[Extrait de la page]
• • • •
Directeur et porte-parole d’Eau & Rivières de Bretagne, Arnaud Clugery s’intéresse depuis plusieurs années au lien terre-mer et à l’impact des activités humaines sur les eaux côtières. Son association, membre de France Nature Environnement, défend et protège l’eau et les milieux aquatiques depuis 55 ans.
Eau & Rivières de Bretagne a dévoilé fin mai son propre baromètre sur la qualité des eaux de baignade en France. Pourquoi en avoir lancé un en parallèle de celui réalisé par l’Agence européenne de l’environnement ? Des données ont-elles été écartées ?
Depuis plusieurs années, nous menons l’enquête sur les eaux de baignade et avons soulevé une affaire préoccupante. Grâce à nos compétences, à un travail acharné, notre enquête a révélé les nombreux biais dans le traitement des résultats des analyses de la qualité des eaux de baignade et a permis de faire condamner, par le tribunal administratif, l’Agence régionale de santé (ARS) de Bretagne en 2023. Après cette condamnation, nous avons décidé de poursuivre notre enquête et de l’élargir à toute la France.
Aujourd’hui, nous sortons le classement des eaux de baignade du littoral français, basé sur notre indicateur La Belle Plage. Il est calculé à partir des résultats des analyses transmises par les ARS à l’Agence européenne de santé. Pour chaque plage, nous proposons une note sur 100 et un classement dans une des catégories suivantes : « Recommandé », « Peu risqué », Déconseillé » ou « À éviter ».
Eau & Rivières estime que les baigneurs peuvent se baigner en confiance si la note est supérieure ou égale à 95 (« Recommandé »), et avec un risque limité si la note est supérieure ou égale à 85 (« Peu risqué »).
• • • •
[Données fournies]
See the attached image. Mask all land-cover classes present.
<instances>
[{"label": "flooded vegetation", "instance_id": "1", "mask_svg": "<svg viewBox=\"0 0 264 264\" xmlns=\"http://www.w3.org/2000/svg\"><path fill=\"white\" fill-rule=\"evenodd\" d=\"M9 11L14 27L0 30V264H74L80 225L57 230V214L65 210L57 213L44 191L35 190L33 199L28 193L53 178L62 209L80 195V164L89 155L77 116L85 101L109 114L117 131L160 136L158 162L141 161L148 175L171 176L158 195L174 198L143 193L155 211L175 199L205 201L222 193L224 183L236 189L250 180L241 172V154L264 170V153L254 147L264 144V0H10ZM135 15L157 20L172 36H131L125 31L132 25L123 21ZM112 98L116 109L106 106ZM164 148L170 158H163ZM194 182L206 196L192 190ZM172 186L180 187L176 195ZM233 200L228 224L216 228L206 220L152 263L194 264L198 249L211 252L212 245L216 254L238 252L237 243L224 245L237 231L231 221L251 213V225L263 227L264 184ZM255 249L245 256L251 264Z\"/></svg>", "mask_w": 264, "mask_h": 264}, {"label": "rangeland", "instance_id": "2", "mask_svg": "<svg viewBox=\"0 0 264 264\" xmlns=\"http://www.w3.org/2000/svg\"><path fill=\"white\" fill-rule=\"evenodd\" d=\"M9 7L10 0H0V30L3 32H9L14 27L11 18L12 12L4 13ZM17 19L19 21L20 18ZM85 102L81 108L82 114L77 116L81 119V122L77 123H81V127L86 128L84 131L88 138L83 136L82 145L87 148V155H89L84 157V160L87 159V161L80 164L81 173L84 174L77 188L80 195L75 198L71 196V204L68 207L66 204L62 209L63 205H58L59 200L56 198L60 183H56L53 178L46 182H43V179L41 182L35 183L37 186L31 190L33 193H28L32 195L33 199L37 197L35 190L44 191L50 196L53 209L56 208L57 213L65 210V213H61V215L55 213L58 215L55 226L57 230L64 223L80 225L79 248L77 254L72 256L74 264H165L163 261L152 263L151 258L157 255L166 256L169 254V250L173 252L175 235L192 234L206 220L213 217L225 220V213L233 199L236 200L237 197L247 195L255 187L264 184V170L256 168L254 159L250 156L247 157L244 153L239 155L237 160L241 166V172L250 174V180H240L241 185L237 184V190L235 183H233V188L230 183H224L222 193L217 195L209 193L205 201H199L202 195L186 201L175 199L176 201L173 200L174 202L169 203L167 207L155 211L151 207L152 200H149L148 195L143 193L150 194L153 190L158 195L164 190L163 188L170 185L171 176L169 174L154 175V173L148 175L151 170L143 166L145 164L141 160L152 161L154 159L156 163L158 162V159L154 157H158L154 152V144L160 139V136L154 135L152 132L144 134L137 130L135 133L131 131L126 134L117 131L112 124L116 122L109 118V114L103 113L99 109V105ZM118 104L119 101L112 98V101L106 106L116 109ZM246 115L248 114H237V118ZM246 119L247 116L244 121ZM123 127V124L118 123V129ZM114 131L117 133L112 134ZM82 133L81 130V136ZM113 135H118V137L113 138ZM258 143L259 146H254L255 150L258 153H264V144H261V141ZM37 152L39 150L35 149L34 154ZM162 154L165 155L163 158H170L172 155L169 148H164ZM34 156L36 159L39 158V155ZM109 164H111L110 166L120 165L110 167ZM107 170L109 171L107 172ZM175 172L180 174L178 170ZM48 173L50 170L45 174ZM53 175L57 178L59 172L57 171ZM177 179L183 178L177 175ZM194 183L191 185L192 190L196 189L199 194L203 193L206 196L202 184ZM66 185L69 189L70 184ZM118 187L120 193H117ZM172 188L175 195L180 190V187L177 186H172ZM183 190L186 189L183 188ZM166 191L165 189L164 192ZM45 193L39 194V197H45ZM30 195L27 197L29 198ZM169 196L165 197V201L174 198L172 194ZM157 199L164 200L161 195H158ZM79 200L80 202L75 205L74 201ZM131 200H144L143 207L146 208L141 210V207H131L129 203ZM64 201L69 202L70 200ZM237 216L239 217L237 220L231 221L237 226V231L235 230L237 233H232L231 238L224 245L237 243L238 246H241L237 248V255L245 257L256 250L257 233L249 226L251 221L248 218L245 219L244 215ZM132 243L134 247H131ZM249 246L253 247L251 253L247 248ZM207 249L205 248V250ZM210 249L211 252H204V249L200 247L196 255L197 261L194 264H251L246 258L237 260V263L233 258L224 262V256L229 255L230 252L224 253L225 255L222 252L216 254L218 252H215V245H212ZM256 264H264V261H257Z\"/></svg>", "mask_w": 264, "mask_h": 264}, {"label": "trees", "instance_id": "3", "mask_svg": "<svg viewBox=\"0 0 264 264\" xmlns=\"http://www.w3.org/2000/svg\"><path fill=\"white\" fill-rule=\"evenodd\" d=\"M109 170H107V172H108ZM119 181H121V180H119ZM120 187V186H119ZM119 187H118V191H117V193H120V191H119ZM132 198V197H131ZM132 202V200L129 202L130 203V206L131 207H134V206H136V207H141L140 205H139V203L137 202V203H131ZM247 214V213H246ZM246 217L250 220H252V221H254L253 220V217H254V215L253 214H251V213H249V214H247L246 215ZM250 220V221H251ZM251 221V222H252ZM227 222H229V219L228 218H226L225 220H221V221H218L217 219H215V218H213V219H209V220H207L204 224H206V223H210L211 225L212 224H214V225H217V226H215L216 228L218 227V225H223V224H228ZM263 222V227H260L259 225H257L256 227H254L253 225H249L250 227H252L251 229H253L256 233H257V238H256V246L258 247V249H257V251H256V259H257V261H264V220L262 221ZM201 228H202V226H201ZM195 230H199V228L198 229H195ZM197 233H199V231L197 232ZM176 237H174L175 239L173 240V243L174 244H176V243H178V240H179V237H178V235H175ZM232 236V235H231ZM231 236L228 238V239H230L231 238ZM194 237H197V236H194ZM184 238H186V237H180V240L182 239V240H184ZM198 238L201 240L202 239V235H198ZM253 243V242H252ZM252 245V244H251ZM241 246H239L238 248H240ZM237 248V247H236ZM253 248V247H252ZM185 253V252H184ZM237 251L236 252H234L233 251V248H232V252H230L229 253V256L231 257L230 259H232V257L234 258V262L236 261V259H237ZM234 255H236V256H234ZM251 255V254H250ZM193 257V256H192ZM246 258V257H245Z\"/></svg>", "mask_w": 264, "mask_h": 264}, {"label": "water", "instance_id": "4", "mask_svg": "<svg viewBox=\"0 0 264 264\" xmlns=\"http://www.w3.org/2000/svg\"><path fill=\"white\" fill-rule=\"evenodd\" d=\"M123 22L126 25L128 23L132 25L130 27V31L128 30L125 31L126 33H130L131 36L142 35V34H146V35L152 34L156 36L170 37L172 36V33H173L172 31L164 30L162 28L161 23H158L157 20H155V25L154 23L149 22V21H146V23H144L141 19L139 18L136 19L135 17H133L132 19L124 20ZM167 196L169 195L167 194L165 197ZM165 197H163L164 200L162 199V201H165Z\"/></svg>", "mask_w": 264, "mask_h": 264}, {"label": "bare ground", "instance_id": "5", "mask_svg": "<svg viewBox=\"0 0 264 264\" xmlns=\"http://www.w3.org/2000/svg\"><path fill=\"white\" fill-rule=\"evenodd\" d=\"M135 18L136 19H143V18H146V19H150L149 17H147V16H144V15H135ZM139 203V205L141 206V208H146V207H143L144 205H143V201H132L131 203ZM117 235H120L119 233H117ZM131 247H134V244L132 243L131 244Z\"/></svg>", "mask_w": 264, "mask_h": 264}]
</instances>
• • • •
[Travail à réaliser]
• a. Dans l'extrait sur les eaux de baignade, quelle note une plage doit-elle atteindre pour être classée « Recommandé » ?
• b. Extrayez de l'extrait sur les eaux de baignade le passage allant de « Directeur et porte-parole » jusqu'à « été écartées ? » inclus.

[Réponses]
• a. Une note supérieure ou égale à 95 sur 100.

• b.
Directeur et porte-parole d’Eau & Rivières de Bretagne, Arnaud Clugery s’intéresse depuis plusieurs années au lien terre-mer et à l’impact des activités humaines sur les eaux côtières. Son association, membre de France Nature Environnement, défend et protège l’eau et les milieux aquatiques depuis 55 ans.
Eau & Rivières de Bretagne a dévoilé fin mai son propre baromètre sur la qualité des eaux de baignade en France. Pourquoi en avoir lancé un en parallèle de celui réalisé par l’Agence européenne de l’environnement ? Des données ont-elles été écartées ?